AS Masih Fokus Perang Iran, China Intensifkan Provokasi ke Taiwan

China telah memperluas kehadiran penjaga pantai dan armada sipilnya di perairan timur Taiwan, meningkatkan kekhawatiran tentang strategi penahanan yang mungkin memutus Taiwan dari perdagangan dan bantuan luar. Sepanjang Juni dan Juli, beberapa patroli dan operasi penegakan hukum maritim dilakukan, menandai pertama kalinya patroli bergerak ke timur Taiwan dalam waktu singkat menurut analis.

Data menunjukkan peningkatan aktivitas, dengan 55 penampakan kapal penjaga pantai dan penelitian China pada bulan Juni, naik dari 30 pada bulan Mei.

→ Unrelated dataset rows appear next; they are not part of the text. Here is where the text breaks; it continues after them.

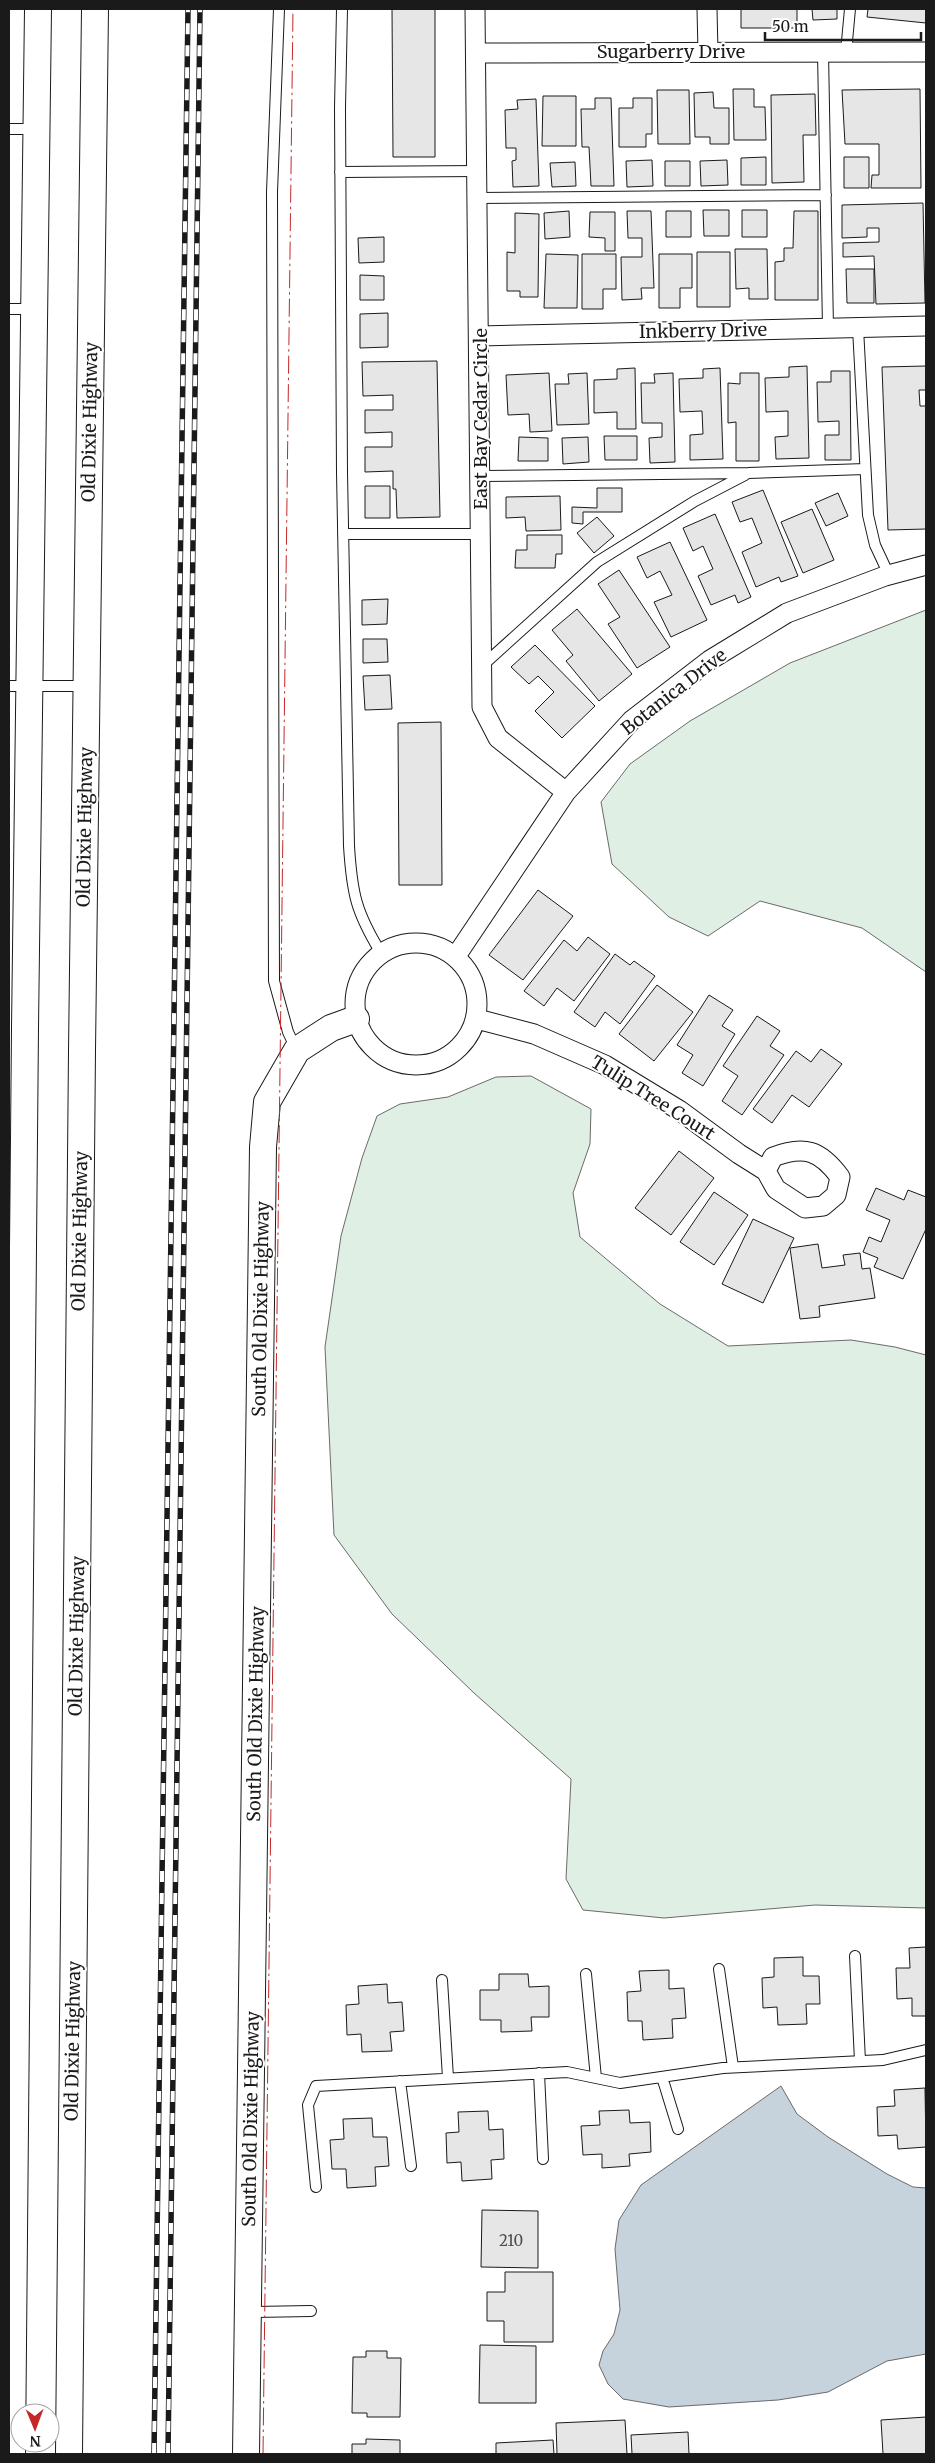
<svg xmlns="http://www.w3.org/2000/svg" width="935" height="2463" viewBox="0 0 935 2463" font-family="Merriweather,serif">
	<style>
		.green { fill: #e0efe3; stroke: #6a6a6a }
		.water { fill: #c6d2dc; stroke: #6a6a6a }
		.building { fill: #e6e6e6; stroke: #1a1a1a }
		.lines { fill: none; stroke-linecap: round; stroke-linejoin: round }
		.lane-casing { stroke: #1a1a1a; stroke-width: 12 }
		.street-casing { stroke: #1a1a1a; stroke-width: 21 }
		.secondary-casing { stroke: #1a1a1a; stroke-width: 28 }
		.lane { stroke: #fff; stroke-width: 10 }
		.street { stroke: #fff; stroke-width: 19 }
		.secondary { stroke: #fff; stroke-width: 26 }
		.rail-casing { stroke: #1a1a1a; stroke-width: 5.5 }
		.rail { stroke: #fff; stroke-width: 4; stroke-dasharray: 11; stroke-linecap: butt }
		.power { stroke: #c62828; stroke-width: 1; stroke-dasharray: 18 4 2.5 4; stroke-linecap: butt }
		.labels { text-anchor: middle; stroke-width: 4; stroke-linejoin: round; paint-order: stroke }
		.number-label { font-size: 15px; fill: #4d4d4d }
		.street-label { font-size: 18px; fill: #1a1a1a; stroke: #fff }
	</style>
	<rect width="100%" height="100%" fill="#fff"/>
	<path class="green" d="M926,610V972L862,928L760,901L708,936L669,917L612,864L601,802L630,764L690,721L790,663Z
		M531,1076L591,1109L590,1144L573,1193L580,1237L660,1304L728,1346L851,1340L895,1347L926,1355V1908L815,1905L664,1918L583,1910L566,1879L571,1779L474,1693L392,1614L334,1535L325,1347L341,1236L362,1158L377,1116L400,1104L448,1097L496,1077Z"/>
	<path class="water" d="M781,2086L797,2114L828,2137L887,2174L913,2187L926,2188V2354L887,2361L828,2392L778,2400L669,2407L623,2399L608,2384L599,2365L603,2351L614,2334L620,2310L615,2249L619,2220L641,2185Z"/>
	<path class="building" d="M392,9H435V157H393Z
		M741,9H797V28H741Z
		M812,9H837V19L813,20Z
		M868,9H926V23L867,17Z
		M733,89H754V107H765L766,140H734Z
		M920,89L921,188H871L872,175H879V144H845L842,90Z
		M657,90H689L690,144H658Z
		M713,92L714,108H729V144H710V137H695L694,93Z
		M815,94L816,135H803L804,182L772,183L771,95Z
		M543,96H576V146H542Z
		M595,98H611L614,186H591L589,147H582L581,109H595Z
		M633,98H652V134H646V147H619V108H633Z
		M536,99L539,186L513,187L512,161L516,160V148H506L505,110L518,109L517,100Z
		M766,157V185H741V158Z
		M844,157H869V188H844Z
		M652,160L653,186L627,187L626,161Z
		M727,160L728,185L701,186L700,161Z
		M665,161H690V186H665Z
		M575,162L576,186L552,187L550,163Z
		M923,203L925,303L876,304L874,256L843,257V243L879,242V228H867V237L842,238V205Z
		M703,210H729V236H704Z
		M742,210H767V237H742Z
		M569,211L570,237L545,239L544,213Z
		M627,211H651L654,288H641L642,299L622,300L621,257H642V238H628Z
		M666,211H691V237H666Z
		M794,211H818V300H775V262L784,261V248H793Z
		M590,212H615V251H605V238L589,237Z
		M515,213L539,214L538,297H520V291H507V252L515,253Z
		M384,237V262L359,263L358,238Z
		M735,249H767L768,299H749V288L736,289Z
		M697,252H730V307H697Z
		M546,254L578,255L577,308H544Z
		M582,254H616V289H603V309H582Z
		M659,254H692V288H680V308H659Z
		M846,269H874V303H847Z
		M360,275L384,276V300H360Z
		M388,313V347L360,348V314Z
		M437,361L440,517L397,518L396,489H393V471L365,472V447H392V432L365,433V410H393V395L363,396L362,362Z
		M807,366L809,458L776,459L775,437L788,436V411L766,412L765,378L789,377V367Z
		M926,366V390H919L920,406H926V529L888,530L882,367Z
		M635,368L636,429H617V412L594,413V380L617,379V369Z
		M720,368L723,459L690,460V435L703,434L702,411L680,412L679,379L703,378V369Z
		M831,371H850L851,460H825V435H839V421L818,422L817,382H831Z
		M549,373L552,431L530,432L529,414L508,415L506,375Z
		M587,373L589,424L557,425L555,384H569L568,374Z
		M673,373L675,462L650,463L649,438L662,437V423H642L641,383H655L654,374Z
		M740,373H759V461H736V422L728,423V383L740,384Z
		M604,436H637V460H605Z
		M519,437L548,438V461H518Z
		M588,437L589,462L563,464L562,438Z
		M365,486H390V518H365Z
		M597,488H622V512H583V524L572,523V507L597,508Z
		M763,490L798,576L781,582L779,577L756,587L742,552L762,543L752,518L740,522L732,502Z
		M838,493L848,516L826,526L815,503Z
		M560,496L561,530L526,531L525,517L506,518V497Z
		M812,509L834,560L803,573L781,522Z
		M715,514L751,597L738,603L735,595L711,605L698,576L713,569L703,546L693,551L683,528Z
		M597,517L614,536L594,553L577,533Z
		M527,535H562V554H556L555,568H515L516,550H527Z
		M670,542L707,620L671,637L654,602L672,595L660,571L647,578L637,557Z
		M619,570L670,647L637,668L608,624L620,617L598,584Z
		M388,599L387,624L362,625V600Z
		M577,609L632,674L599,701L566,661L573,655L552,630Z
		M363,639H387L388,662L363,663Z
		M535,645L595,706L562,738L535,711L554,692L538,676L529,684L511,667Z
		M390,675L392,709L365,710L363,676Z
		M441,722L442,885H399L398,723Z
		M538,890L573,916L523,980L489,955Z
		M588,937L610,954L574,1001L557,988L544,1006L524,991L564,940L577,951Z
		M615,954L630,965L634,961L655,976L620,1024L605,1012L595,1027L574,1012Z
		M657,985L693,1012L654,1061L619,1034Z
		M709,995L733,1010L722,1026L735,1034L703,1086L682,1073L693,1055L677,1045Z
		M757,1016L780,1031L770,1046L784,1055L742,1115L722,1101L738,1076L723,1066Z
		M821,1049L842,1064L809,1107L792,1095L772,1123L753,1109L796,1051L811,1062Z
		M679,1151L714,1178L671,1235L635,1208Z
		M876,1188L904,1200L908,1190L926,1197V1229L903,1279L874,1267L878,1258L863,1252L869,1237L881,1242L890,1220L866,1210Z
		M714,1192L748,1215L714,1265L680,1242Z
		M753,1219L794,1238L763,1303L722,1284Z
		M818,1244L822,1268L845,1265L843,1255L860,1253L862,1269L870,1268L875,1298L819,1306L820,1317L800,1319L790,1248Z
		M926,1947V2016H912V1998L897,1999L896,1968H910L909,1948Z
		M803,1957V1976H819L820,2004H806L807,2024L778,2025L777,2007L763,2008L762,1978L774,1977V1958Z
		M669,1970V1989L684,1988L686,2018L672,2019L673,2038L643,2040L642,2021H628L627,1992L641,1991L639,1971Z
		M499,1974H528L529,1987L549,1986V2017H531L532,2031L501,2032V2020H480V1990H499Z
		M387,1984L388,2003L402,2002L404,2031L390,2032L392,2051L362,2052L361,2034L347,2035L346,2005L359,2004L358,1986Z
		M925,2088L926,2147L898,2149L897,2135L878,2136L877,2107L895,2106L894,2090Z
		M629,2110L630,2123L650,2122L651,2152L629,2154L630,2166L602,2168V2154L583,2155L581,2126L600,2125L599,2111Z
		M488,2111L489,2130L503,2129L504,2159L491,2160L492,2179L462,2181L461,2162L447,2163L446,2133L459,2132L458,2112Z
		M372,2118L373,2137H387L389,2166L375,2167L376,2186L347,2188L346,2169H332L330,2140L344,2139L343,2119Z
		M482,2210L538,2211V2268L481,2267Z
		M505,2272H553V2342H504V2321H487V2292H505Z
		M480,2345L536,2346V2403H479Z
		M366,2351H387V2358H401L400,2417H367V2413H352L353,2357H366Z
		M926,2417V2454H883L881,2420Z
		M625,2420L627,2454H557L556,2423Z
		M688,2432L689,2454H632L631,2435Z
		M366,2439L400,2440V2454H352V2444H366Z
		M553,2440L554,2454H496V2443Z"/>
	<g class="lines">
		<defs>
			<path id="lane" d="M279,9L272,192L274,981L288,1032L296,1049
				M342,9L340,108L342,472L349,846C352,894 356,912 381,953
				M823,52L828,328
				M846,52L850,9
				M9,129H35
				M340,172L478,171
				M478,198L826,195
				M9,309H33
				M858,328L868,515L875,545L889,575
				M481,476L748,473L865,469
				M343,534H481
				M482,666L597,562L695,501L745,475
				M9,686H85
				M855,1956L860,2061
				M719,1969L733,2067
				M586,1974L596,2078
				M442,1980L448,2078
				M539,2073L543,2159
				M662,2077L678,2129
				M400,2081L411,2166
				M316,2187L308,2105L316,2086L567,2072L620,2083L723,2068L883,2060L926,2050
				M249,2312L311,2311"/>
			<path id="street" d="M475,9L482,707L498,738L566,792
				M707,9L708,52
				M476,53L926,52
				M480,336L926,326
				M355 1004a61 61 0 1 1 122 0a61 61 0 1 1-122 0Z
				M456,956L566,792L632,720L710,660L787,613L885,576L926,565
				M477,1019L534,1034L605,1065L679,1110L739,1154L766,1171L776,1189L805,1208L823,1206L836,1195L840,1177C820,1150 804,1145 773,1157L766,1171"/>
			<path id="secondary" d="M12,2454L25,1028L38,9
				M69,2454L82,1051L95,9
				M246,2454L263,1147L267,1102L297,1050L331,1028L356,1019"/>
		</defs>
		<use href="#lane" class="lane-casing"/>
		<use href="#street" class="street-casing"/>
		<use href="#secondary" class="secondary-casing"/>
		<use href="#lane" class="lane"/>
		<use href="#street" class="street"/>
		<use href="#secondary" class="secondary"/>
		<defs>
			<path id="rail" d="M154,2454L188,9
				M168,2454L200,9"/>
		</defs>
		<use href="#rail" class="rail-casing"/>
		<use href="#rail" class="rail"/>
		<path class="power" d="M263,2454L293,9"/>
	</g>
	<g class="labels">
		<g class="number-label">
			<text x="511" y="2246">210</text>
		</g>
		<g class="street-label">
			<text x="671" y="58">Sugarberry Drive</text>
			<text transform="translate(703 331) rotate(-1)" y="6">Inkberry Drive</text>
			<text transform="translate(481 419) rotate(-90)" y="6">East Bay Cedar Circle</text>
			<text transform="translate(90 422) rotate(-89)" y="6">Old Dixie Highway</text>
			<text transform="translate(674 692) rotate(-38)" y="6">Botanica Drive</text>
			<text transform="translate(85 827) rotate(-89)" y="6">Old Dixie Highway</text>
			<text transform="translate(653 1098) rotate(32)" y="6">Tulip Tree Court</text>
			<text transform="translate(80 1231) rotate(-89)" y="6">Old Dixie Highway</text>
			<text transform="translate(261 1309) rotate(-89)" y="6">South Old Dixie Highway</text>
			<text transform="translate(77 1636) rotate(-89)" y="6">Old Dixie Highway</text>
			<text transform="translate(256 1714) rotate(-89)" y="6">South Old Dixie Highway</text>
			<text transform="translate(73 2041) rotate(-89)" y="6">Old Dixie Highway</text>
			<text transform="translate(251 2119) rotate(-89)" y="6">South Old Dixie Highway</text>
		</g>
	</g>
	<rect width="935" height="2463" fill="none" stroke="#1a1a1a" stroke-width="20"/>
	<g transform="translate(35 2428) rotate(179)"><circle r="24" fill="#ffffff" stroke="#a3a3a3"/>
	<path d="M0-4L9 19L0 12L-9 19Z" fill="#c62828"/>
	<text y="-8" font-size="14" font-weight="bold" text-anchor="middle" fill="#1a1a1a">N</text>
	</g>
	<path d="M765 32v8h156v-8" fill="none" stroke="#1a1a1a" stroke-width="2.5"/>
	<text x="772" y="32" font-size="15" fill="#1a1a1a" stroke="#ffffff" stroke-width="4" paint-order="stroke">50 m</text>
</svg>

Aktivitas ini termasuk di dekat Kepulauan Dongsha yang tidak berpenghuni dan dikuasai Taiwan di Laut Cina Selatan. Beijing mengklaim operasi sebagai respons terhadap pembicaraan maritim antara Jepang dan Filipina yang dianggap melanggar kedaulatan dan kepentingan maritimnya.

Analyst K Tristan Tang dari National Bureau of Asian Research menyatakan bahwa Beijing ingin memperluas yurisdiksi administratifnya, efektif mengelilingi Taiwan daripada hanya mengikis ruangnya di selat. Selat Taiwan memiliki lebar rata-rata sekitar 180 km. Pergeseran ini juga terjadi di tengah peningkatan aktivitas maritim China di sekitar Taiwan dan pulau-pulau terpencil, termasuk operasi yang melibatkan patroli dan permintaan informasi dari kapal komersial.